TRY IT: Extract each line from the entries below that contains the word "majority".

Data entries:
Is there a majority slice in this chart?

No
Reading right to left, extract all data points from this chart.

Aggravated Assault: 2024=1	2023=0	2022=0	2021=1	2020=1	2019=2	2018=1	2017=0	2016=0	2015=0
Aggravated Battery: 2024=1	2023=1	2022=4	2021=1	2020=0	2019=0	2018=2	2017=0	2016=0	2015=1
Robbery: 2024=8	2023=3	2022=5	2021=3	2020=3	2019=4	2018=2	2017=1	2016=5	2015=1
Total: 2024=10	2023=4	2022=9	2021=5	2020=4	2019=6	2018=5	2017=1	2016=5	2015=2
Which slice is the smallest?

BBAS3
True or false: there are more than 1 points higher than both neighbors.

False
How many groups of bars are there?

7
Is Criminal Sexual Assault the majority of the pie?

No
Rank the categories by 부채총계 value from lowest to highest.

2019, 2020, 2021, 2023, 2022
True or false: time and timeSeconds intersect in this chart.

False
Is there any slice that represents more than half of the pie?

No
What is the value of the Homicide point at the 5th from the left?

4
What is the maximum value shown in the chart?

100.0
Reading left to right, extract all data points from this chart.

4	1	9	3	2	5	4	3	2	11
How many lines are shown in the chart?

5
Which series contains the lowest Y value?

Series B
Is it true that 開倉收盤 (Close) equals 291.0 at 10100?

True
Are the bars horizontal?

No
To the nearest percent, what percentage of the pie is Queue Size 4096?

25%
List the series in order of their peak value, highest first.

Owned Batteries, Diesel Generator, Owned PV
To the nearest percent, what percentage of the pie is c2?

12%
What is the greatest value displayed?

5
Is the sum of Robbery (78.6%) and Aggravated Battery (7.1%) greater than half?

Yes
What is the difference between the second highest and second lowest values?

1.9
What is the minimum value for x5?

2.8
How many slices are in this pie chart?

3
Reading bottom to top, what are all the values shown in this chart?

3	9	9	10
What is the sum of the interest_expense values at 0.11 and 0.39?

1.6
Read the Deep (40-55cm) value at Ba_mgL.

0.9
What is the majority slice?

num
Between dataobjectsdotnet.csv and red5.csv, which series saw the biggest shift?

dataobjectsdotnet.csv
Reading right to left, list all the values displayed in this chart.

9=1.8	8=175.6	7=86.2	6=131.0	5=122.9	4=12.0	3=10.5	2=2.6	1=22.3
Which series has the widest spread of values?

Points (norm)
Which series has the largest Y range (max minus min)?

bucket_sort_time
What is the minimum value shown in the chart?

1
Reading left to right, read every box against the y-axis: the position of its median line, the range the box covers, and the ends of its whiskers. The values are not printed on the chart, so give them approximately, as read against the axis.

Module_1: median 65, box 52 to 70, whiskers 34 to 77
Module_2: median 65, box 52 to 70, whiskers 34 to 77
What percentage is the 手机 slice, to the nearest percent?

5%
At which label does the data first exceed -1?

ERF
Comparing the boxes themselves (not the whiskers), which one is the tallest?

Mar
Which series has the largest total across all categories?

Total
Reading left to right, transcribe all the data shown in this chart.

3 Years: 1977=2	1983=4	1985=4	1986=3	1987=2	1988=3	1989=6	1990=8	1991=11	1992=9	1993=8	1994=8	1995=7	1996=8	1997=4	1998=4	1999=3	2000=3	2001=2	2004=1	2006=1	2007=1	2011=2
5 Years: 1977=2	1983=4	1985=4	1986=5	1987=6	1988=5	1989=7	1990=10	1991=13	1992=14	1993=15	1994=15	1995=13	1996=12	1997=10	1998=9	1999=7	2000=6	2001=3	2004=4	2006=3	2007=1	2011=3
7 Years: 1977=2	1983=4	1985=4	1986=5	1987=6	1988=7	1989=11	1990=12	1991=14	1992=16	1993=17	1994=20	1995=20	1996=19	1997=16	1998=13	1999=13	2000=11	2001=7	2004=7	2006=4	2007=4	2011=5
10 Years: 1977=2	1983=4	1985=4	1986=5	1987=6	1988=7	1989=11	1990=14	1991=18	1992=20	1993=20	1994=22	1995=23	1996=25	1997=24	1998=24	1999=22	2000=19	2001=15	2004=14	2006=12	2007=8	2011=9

YOUR SOLUTION:
Is there a majority slice in this chart?
Is Criminal Sexual Assault the majority of the pie?
What is the majority slice?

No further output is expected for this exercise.